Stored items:
╭──
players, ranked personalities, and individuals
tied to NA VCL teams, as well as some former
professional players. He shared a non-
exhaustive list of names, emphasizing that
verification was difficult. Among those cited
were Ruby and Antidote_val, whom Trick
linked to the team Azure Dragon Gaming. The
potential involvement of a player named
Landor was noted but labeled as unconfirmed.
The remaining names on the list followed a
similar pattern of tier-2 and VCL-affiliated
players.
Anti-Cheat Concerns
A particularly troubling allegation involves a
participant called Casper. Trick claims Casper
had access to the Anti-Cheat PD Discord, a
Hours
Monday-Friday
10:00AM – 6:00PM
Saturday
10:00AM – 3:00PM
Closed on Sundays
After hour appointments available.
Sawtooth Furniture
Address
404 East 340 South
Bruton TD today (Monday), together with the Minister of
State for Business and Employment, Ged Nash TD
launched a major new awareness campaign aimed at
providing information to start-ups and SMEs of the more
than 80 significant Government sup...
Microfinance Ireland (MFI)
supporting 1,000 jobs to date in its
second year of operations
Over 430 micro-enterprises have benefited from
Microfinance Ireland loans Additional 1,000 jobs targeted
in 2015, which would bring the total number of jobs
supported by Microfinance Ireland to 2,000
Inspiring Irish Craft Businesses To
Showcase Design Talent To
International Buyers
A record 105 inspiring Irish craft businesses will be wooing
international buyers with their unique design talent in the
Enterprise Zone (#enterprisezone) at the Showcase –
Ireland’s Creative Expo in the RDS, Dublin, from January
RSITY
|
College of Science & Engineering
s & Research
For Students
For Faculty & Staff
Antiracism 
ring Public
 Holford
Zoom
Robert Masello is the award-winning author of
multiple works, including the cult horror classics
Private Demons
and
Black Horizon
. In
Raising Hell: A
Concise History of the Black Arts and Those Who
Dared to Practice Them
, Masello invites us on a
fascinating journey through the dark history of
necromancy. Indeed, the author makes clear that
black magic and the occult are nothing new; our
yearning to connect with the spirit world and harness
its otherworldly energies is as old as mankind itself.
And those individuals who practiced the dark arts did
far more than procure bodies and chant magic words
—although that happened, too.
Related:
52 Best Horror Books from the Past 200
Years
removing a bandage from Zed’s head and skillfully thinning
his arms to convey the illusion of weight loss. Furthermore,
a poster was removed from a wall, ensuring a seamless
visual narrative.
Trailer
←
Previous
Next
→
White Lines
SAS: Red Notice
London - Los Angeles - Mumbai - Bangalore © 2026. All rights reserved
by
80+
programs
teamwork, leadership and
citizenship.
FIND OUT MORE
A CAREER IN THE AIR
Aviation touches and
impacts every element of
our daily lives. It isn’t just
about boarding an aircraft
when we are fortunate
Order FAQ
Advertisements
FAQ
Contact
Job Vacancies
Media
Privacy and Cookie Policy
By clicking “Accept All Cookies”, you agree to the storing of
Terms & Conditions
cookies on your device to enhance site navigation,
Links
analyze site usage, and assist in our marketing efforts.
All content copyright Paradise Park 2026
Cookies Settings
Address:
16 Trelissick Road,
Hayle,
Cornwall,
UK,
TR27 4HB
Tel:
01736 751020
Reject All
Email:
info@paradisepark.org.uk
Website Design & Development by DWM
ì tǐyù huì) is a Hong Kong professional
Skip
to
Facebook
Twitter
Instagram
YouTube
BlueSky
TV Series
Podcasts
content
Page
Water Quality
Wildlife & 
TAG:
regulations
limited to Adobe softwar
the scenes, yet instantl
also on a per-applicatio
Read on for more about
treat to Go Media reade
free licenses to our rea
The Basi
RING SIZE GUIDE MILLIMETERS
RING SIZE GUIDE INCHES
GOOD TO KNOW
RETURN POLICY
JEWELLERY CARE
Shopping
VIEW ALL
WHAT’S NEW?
╰──
• Problem description: The only acceptable answer is the full set of entries, repeated exactly.

• Solved problem:
players, ranked personalities, and individuals
tied to NA VCL teams, as well as some former
professional players. He shared a non-
exhaustive list of names, emphasizing that
verification was difficult. Among those cited
were Ruby and Antidote_val, whom Trick
linked to the team Azure Dragon Gaming. The
potential involvement of a player named
Landor was noted but labeled as unconfirmed.
The remaining names on the list followed a
similar pattern of tier-2 and VCL-affiliated
players.
Anti-Cheat Concerns
A particularly troubling allegation involves a
participant called Casper. Trick claims Casper
had access to the Anti-Cheat PD Discord, a
Hours
Monday-Friday
10:00AM – 6:00PM
Saturday
10:00AM – 3:00PM
Closed on Sundays
After hour appointments available.
Sawtooth Furniture
Address
404 East 340 South
Bruton TD today (Monday), together with the Minister of
State for Business and Employment, Ged Nash TD
launched a major new awareness campaign aimed at
providing information to start-ups and SMEs of the more
than 80 significant Government sup...
Microfinance Ireland (MFI)
supporting 1,000 jobs to date in its
second year of operations
Over 430 micro-enterprises have benefited from
Microfinance Ireland loans Additional 1,000 jobs targeted
in 2015, which would bring the total number of jobs
supported by Microfinance Ireland to 2,000
Inspiring Irish Craft Businesses To
Showcase Design Talent To
International Buyers
A record 105 inspiring Irish craft businesses will be wooing
international buyers with their unique design talent in the
Enterprise Zone (#enterprisezone) at the Showcase –
Ireland’s Creative Expo in the RDS, Dublin, from January
RSITY
|
College of Science & Engineering
s & Research
For Students
For Faculty & Staff
Antiracism 
ring Public
 Holford
Zoom
Robert Masello is the award-winning author of
multiple works, including the cult horror classics
Private Demons
and
Black Horizon
. In
Raising Hell: A
Concise History of the Black Arts and Those Who
Dared to Practice Them
, Masello invites us on a
fascinating journey through the dark history of
necromancy. Indeed, the author makes clear that
black magic and the occult are nothing new; our
yearning to connect with the spirit world and harness
its otherworldly energies is as old as mankind itself.
And those individuals who practiced the dark arts did
far more than procure bodies and chant magic words
—although that happened, too.
Related:
52 Best Horror Books from the Past 200
Years
removing a bandage from Zed’s head and skillfully thinning
his arms to convey the illusion of weight loss. Furthermore,
a poster was removed from a wall, ensuring a seamless
visual narrative.
Trailer
←
Previous
Next
→
White Lines
SAS: Red Notice
London - Los Angeles - Mumbai - Bangalore © 2026. All rights reserved
by
80+
programs
teamwork, leadership and
citizenship.
FIND OUT MORE
A CAREER IN THE AIR
Aviation touches and
impacts every element of
our daily lives. It isn’t just
about boarding an aircraft
when we are fortunate
Order FAQ
Advertisements
FAQ
Contact
Job Vacancies
Media
Privacy and Cookie Policy
By clicking “Accept All Cookies”, you agree to the storing of
Terms & Conditions
cookies on your device to enhance site navigation,
Links
analyze site usage, and assist in our marketing efforts.
All content copyright Paradise Park 2026
Cookies Settings
Address:
16 Trelissick Road,
Hayle,
Cornwall,
UK,
TR27 4HB
Tel:
01736 751020
Reject All
Email:
info@paradisepark.org.uk
Website Design & Development by DWM
ì tǐyù huì) is a Hong Kong professional
Skip
to
Facebook
Twitter
Instagram
YouTube
BlueSky
TV Series
Podcasts
content
Page
Water Quality
Wildlife & 
TAG:
regulations
limited to Adobe softwar
the scenes, yet instantl
also on a per-applicatio
Read on for more about
treat to Go Media reade
free licenses to our rea
The Basi
RING SIZE GUIDE MILLIMETERS
RING SIZE GUIDE INCHES
GOOD TO KNOW
RETURN POLICY
JEWELLERY CARE
Shopping
VIEW ALL
WHAT’S NEW?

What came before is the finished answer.